* **Directions**
Beneath this line are the data; copy exactly the part of them that opens with the line containing "consenso ai cookie" and closes with the line containing "alleen in de", and only that part.

Dataset entries:
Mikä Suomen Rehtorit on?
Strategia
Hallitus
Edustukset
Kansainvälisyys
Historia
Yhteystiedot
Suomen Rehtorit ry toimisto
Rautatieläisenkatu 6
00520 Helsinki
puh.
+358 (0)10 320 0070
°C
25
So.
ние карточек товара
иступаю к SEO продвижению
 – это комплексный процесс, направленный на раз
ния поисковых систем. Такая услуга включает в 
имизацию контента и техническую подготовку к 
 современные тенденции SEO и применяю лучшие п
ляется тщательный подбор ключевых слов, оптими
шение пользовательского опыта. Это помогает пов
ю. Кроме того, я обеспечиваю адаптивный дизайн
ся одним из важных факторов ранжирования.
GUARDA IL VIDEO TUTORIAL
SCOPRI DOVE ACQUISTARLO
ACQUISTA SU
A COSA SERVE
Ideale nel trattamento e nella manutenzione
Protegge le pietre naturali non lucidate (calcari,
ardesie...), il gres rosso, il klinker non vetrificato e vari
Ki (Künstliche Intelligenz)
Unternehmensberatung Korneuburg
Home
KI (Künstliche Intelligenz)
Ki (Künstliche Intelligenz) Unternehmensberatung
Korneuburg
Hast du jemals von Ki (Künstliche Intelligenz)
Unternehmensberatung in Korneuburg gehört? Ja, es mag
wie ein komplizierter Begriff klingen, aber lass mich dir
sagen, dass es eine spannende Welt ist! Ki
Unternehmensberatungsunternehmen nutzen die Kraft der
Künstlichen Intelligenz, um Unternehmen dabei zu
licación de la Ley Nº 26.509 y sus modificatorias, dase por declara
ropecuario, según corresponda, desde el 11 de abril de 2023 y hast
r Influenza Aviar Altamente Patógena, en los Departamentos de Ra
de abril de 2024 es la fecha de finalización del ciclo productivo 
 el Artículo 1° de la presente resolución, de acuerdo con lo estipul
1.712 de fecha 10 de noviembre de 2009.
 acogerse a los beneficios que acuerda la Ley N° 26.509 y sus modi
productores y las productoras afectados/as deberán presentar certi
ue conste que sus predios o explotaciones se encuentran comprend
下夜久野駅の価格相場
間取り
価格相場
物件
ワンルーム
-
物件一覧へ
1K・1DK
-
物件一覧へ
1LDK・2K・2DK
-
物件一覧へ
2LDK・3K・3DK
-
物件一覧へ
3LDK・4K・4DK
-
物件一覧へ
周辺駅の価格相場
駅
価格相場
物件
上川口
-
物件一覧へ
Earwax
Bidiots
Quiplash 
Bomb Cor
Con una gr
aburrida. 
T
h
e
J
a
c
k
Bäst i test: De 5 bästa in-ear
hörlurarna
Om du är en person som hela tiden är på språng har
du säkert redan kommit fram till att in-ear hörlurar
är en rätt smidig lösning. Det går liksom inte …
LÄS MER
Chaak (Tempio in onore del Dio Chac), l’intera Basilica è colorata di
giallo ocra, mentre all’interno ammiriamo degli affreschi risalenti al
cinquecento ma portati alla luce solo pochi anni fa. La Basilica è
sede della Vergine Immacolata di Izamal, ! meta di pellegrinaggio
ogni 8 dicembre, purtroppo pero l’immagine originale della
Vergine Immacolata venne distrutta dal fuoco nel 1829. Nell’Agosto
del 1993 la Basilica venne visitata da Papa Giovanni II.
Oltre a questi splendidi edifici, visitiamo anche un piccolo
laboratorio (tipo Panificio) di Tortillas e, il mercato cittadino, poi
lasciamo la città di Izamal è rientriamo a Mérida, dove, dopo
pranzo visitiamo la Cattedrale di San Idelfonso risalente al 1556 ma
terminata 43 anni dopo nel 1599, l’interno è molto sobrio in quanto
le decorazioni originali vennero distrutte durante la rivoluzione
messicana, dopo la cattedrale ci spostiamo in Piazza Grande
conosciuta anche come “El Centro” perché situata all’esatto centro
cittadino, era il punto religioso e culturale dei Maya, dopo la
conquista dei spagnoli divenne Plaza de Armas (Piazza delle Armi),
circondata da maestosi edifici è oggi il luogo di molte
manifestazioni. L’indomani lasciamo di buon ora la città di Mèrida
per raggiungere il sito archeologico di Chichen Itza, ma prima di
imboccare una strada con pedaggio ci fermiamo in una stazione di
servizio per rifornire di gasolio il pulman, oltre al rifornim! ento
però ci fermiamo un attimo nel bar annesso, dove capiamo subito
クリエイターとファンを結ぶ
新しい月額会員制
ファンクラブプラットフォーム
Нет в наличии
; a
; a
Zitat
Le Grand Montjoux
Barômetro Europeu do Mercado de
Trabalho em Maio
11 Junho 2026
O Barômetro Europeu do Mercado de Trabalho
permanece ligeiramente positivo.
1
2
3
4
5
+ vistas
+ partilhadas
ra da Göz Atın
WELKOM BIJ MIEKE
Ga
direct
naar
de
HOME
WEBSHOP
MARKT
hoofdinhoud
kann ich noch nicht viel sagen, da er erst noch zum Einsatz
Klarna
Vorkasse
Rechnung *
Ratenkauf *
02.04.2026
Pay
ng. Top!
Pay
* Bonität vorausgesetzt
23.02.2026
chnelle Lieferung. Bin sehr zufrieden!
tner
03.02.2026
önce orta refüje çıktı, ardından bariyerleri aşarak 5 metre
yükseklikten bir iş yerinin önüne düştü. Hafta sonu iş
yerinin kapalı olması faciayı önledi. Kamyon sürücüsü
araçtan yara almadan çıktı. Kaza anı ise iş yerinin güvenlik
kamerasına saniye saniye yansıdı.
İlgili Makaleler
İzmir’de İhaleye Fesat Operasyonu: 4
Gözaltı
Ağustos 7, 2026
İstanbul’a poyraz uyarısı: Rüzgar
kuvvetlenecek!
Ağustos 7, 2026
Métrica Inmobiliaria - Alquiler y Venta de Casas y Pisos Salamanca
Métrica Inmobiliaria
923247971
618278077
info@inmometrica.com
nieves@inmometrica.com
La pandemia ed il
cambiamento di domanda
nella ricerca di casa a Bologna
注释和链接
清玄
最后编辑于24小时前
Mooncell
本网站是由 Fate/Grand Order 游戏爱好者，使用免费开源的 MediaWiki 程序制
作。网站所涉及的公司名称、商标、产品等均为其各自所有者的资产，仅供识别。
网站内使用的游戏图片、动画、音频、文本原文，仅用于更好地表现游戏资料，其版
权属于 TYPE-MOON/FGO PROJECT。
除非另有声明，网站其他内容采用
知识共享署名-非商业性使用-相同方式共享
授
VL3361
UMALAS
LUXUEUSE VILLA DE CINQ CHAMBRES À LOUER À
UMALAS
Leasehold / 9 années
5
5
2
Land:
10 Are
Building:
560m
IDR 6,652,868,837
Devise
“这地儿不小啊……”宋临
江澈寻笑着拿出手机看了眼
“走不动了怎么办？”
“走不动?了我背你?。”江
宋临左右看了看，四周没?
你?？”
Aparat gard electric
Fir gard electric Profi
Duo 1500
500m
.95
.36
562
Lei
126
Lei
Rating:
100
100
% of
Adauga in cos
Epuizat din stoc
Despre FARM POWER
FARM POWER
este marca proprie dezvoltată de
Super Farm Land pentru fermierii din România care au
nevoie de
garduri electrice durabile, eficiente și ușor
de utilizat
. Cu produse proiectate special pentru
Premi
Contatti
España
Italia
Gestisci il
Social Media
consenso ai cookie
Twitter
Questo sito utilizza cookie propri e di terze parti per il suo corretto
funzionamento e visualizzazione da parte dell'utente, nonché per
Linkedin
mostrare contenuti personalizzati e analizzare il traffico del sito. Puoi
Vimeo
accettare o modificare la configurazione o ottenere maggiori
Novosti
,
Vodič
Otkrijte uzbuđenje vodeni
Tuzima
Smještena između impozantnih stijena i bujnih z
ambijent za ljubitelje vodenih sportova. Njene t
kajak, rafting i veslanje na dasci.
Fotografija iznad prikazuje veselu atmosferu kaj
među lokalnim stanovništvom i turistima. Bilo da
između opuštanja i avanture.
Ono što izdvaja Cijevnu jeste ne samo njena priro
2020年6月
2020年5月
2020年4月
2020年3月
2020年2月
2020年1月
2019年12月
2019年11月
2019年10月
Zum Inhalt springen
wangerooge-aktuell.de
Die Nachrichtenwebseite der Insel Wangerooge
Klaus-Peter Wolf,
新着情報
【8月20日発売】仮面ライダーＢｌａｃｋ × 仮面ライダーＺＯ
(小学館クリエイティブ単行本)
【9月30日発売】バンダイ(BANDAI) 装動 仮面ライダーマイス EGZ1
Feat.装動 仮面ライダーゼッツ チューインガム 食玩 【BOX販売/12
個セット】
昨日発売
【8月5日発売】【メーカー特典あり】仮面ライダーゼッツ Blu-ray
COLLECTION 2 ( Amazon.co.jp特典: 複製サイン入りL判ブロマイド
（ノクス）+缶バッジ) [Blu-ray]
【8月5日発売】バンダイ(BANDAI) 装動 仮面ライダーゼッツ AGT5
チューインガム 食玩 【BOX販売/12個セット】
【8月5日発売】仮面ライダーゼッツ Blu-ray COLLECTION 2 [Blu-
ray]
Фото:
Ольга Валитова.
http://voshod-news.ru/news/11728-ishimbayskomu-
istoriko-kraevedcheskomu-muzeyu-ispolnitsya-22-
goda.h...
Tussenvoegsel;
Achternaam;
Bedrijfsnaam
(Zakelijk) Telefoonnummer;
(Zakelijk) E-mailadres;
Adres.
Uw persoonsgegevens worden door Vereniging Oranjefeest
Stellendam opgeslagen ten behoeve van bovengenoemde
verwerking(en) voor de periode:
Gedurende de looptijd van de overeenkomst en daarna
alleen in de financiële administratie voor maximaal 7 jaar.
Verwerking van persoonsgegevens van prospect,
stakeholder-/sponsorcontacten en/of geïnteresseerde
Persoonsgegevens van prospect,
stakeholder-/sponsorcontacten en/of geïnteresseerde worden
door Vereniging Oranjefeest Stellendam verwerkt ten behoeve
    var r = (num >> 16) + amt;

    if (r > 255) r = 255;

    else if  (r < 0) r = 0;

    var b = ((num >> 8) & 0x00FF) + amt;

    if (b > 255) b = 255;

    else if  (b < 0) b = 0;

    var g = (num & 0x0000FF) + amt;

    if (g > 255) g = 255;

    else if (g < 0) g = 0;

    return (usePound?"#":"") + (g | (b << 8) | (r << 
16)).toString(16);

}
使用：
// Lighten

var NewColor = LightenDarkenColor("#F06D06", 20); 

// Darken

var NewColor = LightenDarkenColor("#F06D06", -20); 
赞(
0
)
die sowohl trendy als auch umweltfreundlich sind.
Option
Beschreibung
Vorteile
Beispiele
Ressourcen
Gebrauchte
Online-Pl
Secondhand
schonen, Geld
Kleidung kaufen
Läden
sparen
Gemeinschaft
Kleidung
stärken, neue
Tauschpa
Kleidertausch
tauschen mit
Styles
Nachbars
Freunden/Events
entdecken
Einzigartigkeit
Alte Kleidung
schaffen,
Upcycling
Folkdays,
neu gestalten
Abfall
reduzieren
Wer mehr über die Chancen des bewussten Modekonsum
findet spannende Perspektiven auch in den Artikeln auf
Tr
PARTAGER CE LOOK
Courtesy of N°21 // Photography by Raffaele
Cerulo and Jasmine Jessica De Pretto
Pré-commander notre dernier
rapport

* **Solution to this exercise**
consenso ai cookie
Twitter
Questo sito utilizza cookie propri e di terze parti per il suo corretto
funzionamento e visualizzazione da parte dell'utente, nonché per
Linkedin
mostrare contenuti personalizzati e analizzare il traffico del sito. Puoi
Vimeo
accettare o modificare la configurazione o ottenere maggiori
Novosti
,
Vodič
Otkrijte uzbuđenje vodeni
Tuzima
Smještena između impozantnih stijena i bujnih z
ambijent za ljubitelje vodenih sportova. Njene t
kajak, rafting i veslanje na dasci.
Fotografija iznad prikazuje veselu atmosferu kaj
među lokalnim stanovništvom i turistima. Bilo da
između opuštanja i avanture.
Ono što izdvaja Cijevnu jeste ne samo njena priro
2020年6月
2020年5月
2020年4月
2020年3月
2020年2月
2020年1月
2019年12月
2019年11月
2019年10月
Zum Inhalt springen
wangerooge-aktuell.de
Die Nachrichtenwebseite der Insel Wangerooge
Klaus-Peter Wolf,
新着情報
【8月20日発売】仮面ライダーＢｌａｃｋ × 仮面ライダーＺＯ
(小学館クリエイティブ単行本)
【9月30日発売】バンダイ(BANDAI) 装動 仮面ライダーマイス EGZ1
Feat.装動 仮面ライダーゼッツ チューインガム 食玩 【BOX販売/12
個セット】
昨日発売
【8月5日発売】【メーカー特典あり】仮面ライダーゼッツ Blu-ray
COLLECTION 2 ( Amazon.co.jp特典: 複製サイン入りL判ブロマイド
（ノクス）+缶バッジ) [Blu-ray]
【8月5日発売】バンダイ(BANDAI) 装動 仮面ライダーゼッツ AGT5
チューインガム 食玩 【BOX販売/12個セット】
【8月5日発売】仮面ライダーゼッツ Blu-ray COLLECTION 2 [Blu-
ray]
Фото:
Ольга Валитова.
http://voshod-news.ru/news/11728-ishimbayskomu-
istoriko-kraevedcheskomu-muzeyu-ispolnitsya-22-
goda.h...
Tussenvoegsel;
Achternaam;
Bedrijfsnaam
(Zakelijk) Telefoonnummer;
(Zakelijk) E-mailadres;
Adres.
Uw persoonsgegevens worden door Vereniging Oranjefeest
Stellendam opgeslagen ten behoeve van bovengenoemde
verwerking(en) voor de periode:
Gedurende de looptijd van de overeenkomst en daarna
alleen in de financiële administratie voor maximaal 7 jaar.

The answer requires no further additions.